When Cold Air Helps or Harms Specific Illnesses
The impact of cold air varies significantly depending on the specific illness. For some conditions, cold air can offer temporary relief, while for others, it can exacerbate symptoms.
Croup
Cold air has been observed to help reduce the severity of croup symptoms in children. Croup, an infection causing upper airway obstruction, is characterized by a barking cough and hoarseness. Studies suggest that exposure to outdoor cold air, particularly temperatures below 10°C (50°F), can decrease airway swelling and improve symptoms within about 30 minutes. This is likely by increasing dilator muscle activity and reducing mucosal blood flow. This effect is often noticeable before oral steroids, a common treatment for croup, take full effect.

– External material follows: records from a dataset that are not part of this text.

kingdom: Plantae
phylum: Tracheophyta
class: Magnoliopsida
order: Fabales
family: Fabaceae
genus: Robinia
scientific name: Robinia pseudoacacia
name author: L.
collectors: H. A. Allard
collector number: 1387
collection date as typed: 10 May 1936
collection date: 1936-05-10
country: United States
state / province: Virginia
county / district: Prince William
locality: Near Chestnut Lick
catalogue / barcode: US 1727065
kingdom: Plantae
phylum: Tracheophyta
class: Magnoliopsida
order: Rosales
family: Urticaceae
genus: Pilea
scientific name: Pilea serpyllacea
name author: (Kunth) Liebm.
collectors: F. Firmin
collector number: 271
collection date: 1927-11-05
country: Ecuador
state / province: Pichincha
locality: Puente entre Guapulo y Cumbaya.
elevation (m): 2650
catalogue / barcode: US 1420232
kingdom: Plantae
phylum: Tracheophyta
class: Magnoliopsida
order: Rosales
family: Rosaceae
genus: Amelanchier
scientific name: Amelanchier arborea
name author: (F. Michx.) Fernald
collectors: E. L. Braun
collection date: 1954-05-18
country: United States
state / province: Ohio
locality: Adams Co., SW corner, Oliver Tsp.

Common Cold/Flu (with congestion/cough)
For common colds and flu, cold air has mixed effects. Dry, cold air may irritate the throat and nasal passages, worsening a dry cough or causing discomfort. However, some individuals find it temporarily helps with congestion by opening air passages. Its dryness also dehydrates mucous membranes, making them more susceptible to irritation and allergic reactions.
Asthma
Cold air is a common trigger for asthma symptoms and flare-ups. When someone with asthma breathes in cold, dry air, it causes airway muscles to spasm and tighten, leading to bronchospasm. This irritation worsens symptoms like coughing, wheezing, and shortness of breath. It also increases mucus production, making it thicker and stickier, and causes the protective fluid lining the airways to evaporate faster, further irritating them.
Bronchitis/Pneumonia
Cold air exacerbates conditions like bronchitis and pneumonia. For individuals with bronchitis, cold, dry air irritates the bronchial passages and weakens the body’s defense mechanisms, such as cilia, which normally help clear irritants. This makes individuals more vulnerable to the viruses and bacteria that cause these infections. Similarly, cold air worsens existing respiratory issues in pneumonia by narrowing the airways and making breathing more difficult.
Safe Practices and When to Avoid Cold Air Exposure
When considering cold air exposure while sick, certain precautions help manage potential risks. If you or a family member benefit from cold air, such as in cases of croup, dress warmly in layers. Include a hat, gloves, and a scarf wrapped loosely around the nose and mouth to help warm inhaled air and protect exposed skin. Breathing through the nose rather than the mouth also warms and humidifies the air before it reaches the lungs. Indoors, using a humidifier counteracts the drying effects of cold, dry air, maintaining moisture in the respiratory passages.
Conversely, cold air exposure should be limited or avoided in certain situations. Individuals with severe respiratory distress, very young infants, or those with pre-existing severe lung conditions like severe asthma or chronic obstructive pulmonary disease (COPD) should limit exposure or stay indoors when temperatures are low. Cold air worsens symptoms for these groups, leading to increased breathlessness, wheezing, or severe exacerbation of their condition. If symptoms worsen, or if there is persistent coughing, difficulty breathing, high fever, or decreased appetite, prompt medical attention is advised.